3.2. Il Tribunale, procedendo a logica lettura e plausibile interpretazione del contenuto delle conversazioni intercettate, ha rilevato, con ampi e significativi richiami alla loro trascrizione, che dalle stesse si traggono univoci elementi della intraneità del ricorrente nel c.d. locale di San Luca e della sua posizione di vertice connessa alla carica di mastro generale della provincia, conferitagli all’atto dell’assegnazione delle cariche, effettuata il (OMISSIS), in occasione del matrimonio della figlia di P. G., e ratificata il 2 settembre 2009 a (OMISSIS) in occasione della festività in onore della (OMISSIS).

Tale analisi, completata dai riferimenti alle ulteriori fonti di prova (esiti dei servizi di osservazione, delle videoriprese e delle estrapolazioni fotografiche delle stesse), non è stata disgiunta dalla valutazione delle deduzioni difensive, delle quali è stata esclusa la fondatezza, adeguatamente evidenziandosi che;

– alla individuazione del ricorrente, tratta dai chiari riferimenti nelle conversazioni intercettate al nome e all’attività di macellaio dallo stesso svolta a (OMISSIS), non ostava l’omessa menzione del cognome;

– l’atteggiamento del ricorrente all’interno e nei pressi del chiosco, adibito a macelleria e ubicato nei pressi del santuario di (OMISSIS), rilevato dall’espletato servizio di osservazione, era quello del gestore e non dell’avventore, senza che influissero su tale rilievo la sussistente, o meno, sua qualità di effettivo titolare dell’esercizio alla persona e la titolarità dell’autorizzazione allo svolgimento dell’attività nel luogo;

– l’accesso presso l’indicato chiosco di O.D. e di altri esponenti criminali del mandamento di Reggio e di quello tirrenico era stato rilevato dal servizio di videoripresa e di estrapolazioni fotografiche, lo stesso avendo consentito di identificare i singoli soggetti intervenuti all’atto del loro arrivo e del loro allontanamento;

– il timore di eventuale controllo e di una cattura del ricorrente, emergente dalla conversazione dello stesso con il coniuge, intercettata il 19 marzo 2010, confermava la rilevata appartenenza al sodalizio.

3.3. Tale sviluppo argomentativo della motivazione è, quindi, fondato su una coerente analisi critica degli elementi indizianti, ritenuti essenziali, e sulla loro coordinazione in un organico, unitario e globale quadro interpretativo, alla luce del quale appare adeguata e plausibile, sul piano logico e su quello giuridico, l’attribuzione a detti elementi del requisito della gravità, in quanto ritenuti conducenti, con elevato grado di probabilità, rispetto al tema di indagine concernente la responsabilità del ricorrente in ordine al delitto di cui all’art. 416 bis c.p. allo stesso contestato.

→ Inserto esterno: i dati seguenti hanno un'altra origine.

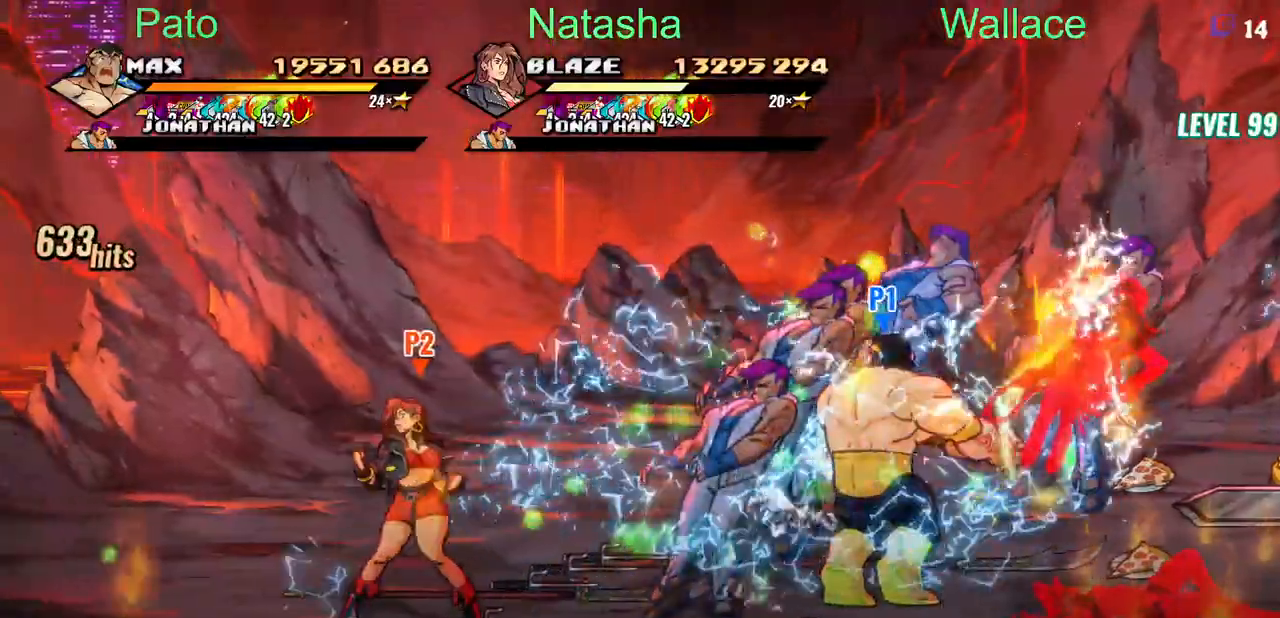
{"dt_ms": 500, "buttons": ["DPAD_RIGHT"], "events": []}
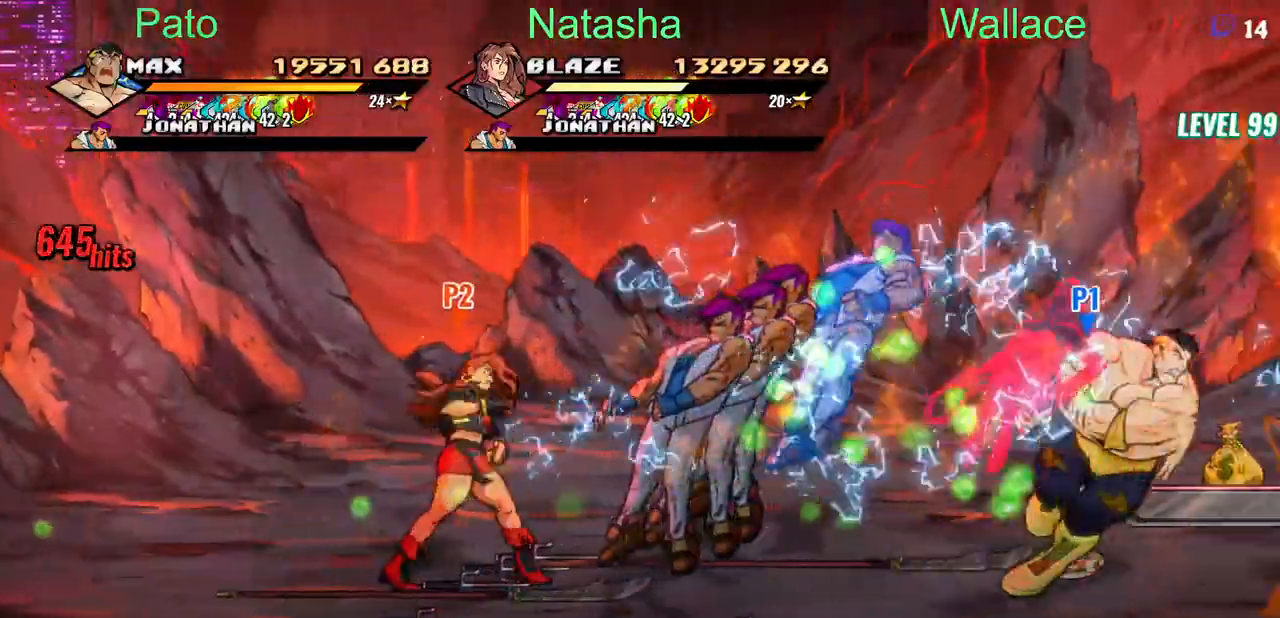
{"dt_ms": 500, "buttons": [], "events": [[150, "DPAD_RIGHT", "up"]]}
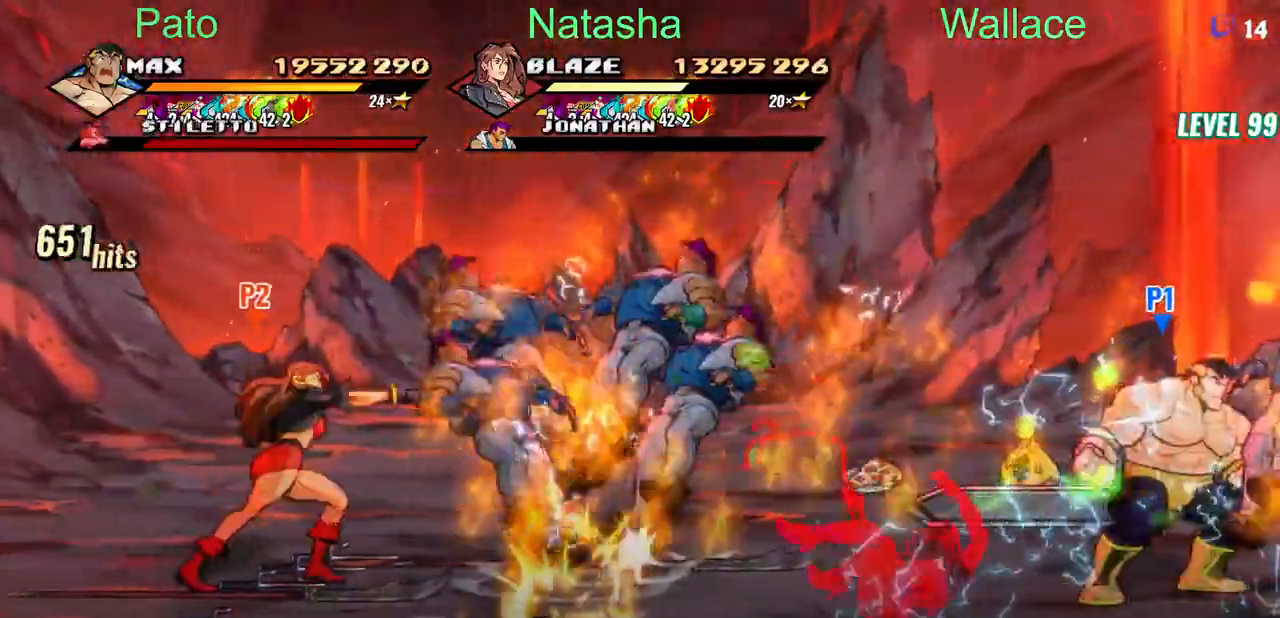
{"dt_ms": 500, "buttons": ["DPAD_RIGHT"], "events": [[33, "DPAD_UP", "down"], [100, "DPAD_UP", "up"], [217, "DPAD_RIGHT", "down"]]}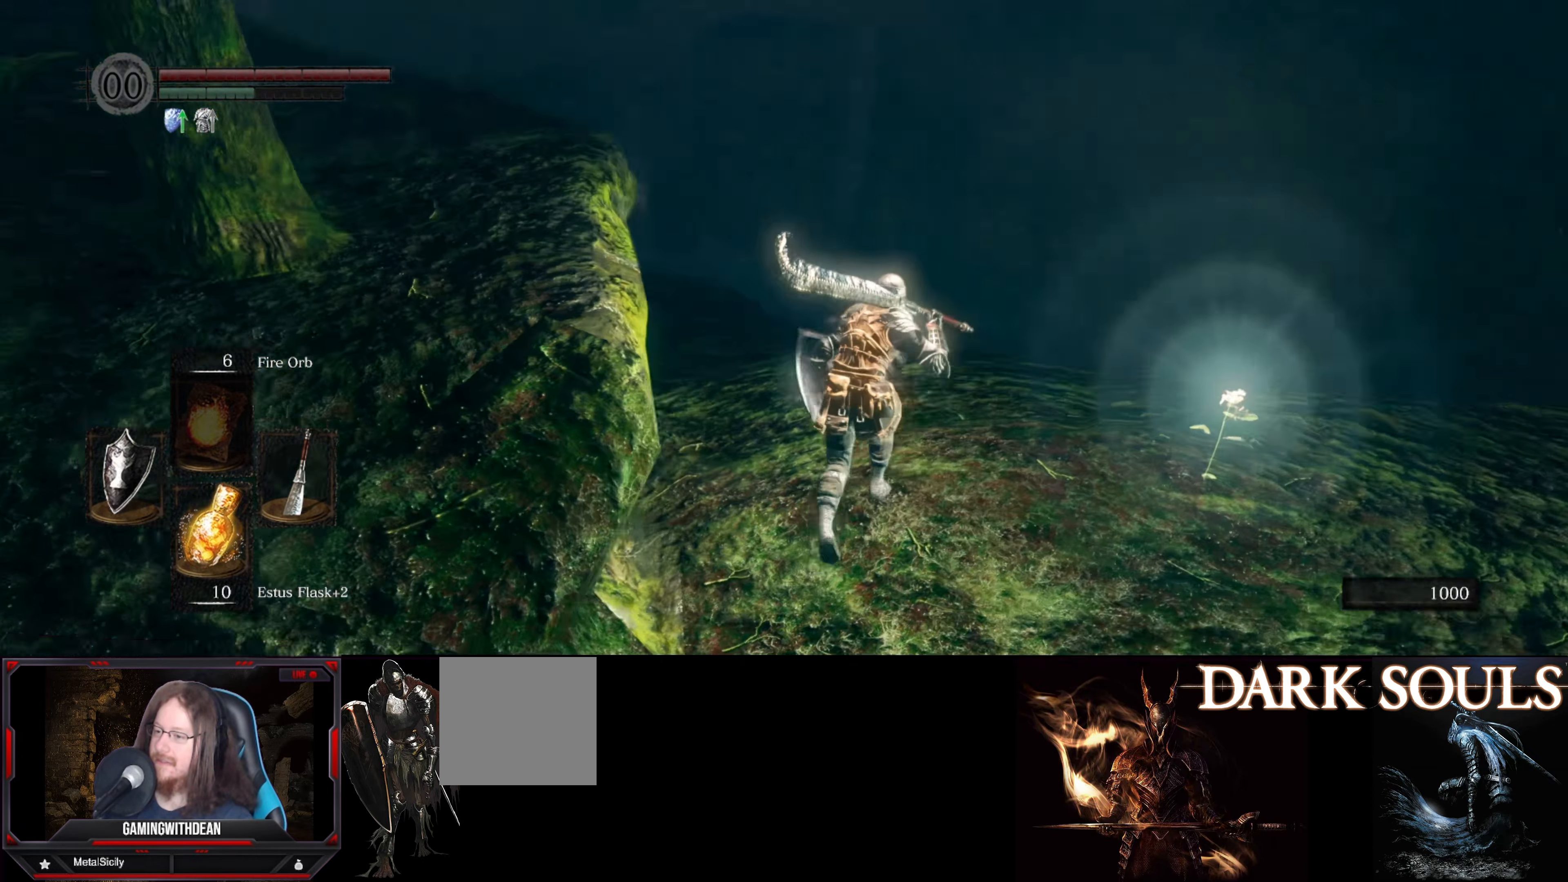
Gameplay with a controller (Xbox layout); each line is a JSON object with the inputs held at the frame after it. "events" lists button and stick changes between this image and that frame as [ms after this image, input, new state], when the widget could be followed in between. Not read: L3 R3.
{"buttons": ["B"], "left_stick": "up", "right_stick": "center", "events": [[234, "right_stick", "center"]]}
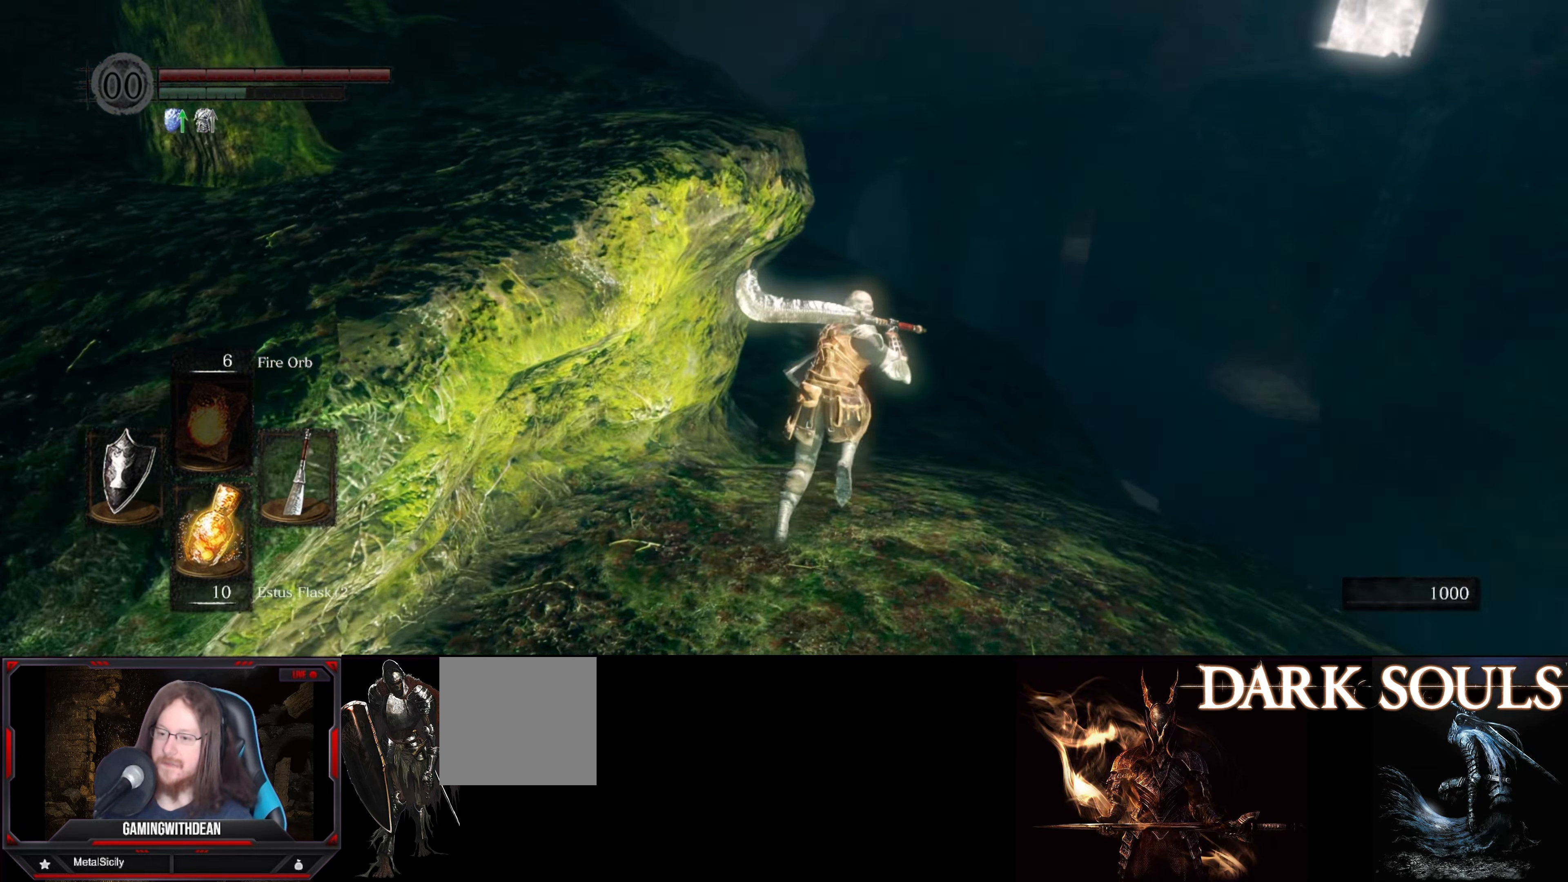
{"buttons": ["B"], "left_stick": "up", "right_stick": "left", "events": [[350, "right_stick", "left"]]}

Pertanto, dovendo la valutazione demandata al Tribunale in sede di riesame vertere sull’attitudine dimostrativa degli elementi indiziari in termini di qualificata probabilità di colpevolezza dell’indagato, alla luce dei principi di diritto suddetti, condivisi dal Collegio, la motivazione dell’ordinanza resiste alla verifica del rispetto delle regole della logica, della conformità ai criteri di diritto che governano l’apprezzamento dei gravi indizi di colpevolezza, demandato a queste Corte, che non può attingere l’intrinseca adeguatezza e congruenza delle valutazioni riservate al giudice di merito.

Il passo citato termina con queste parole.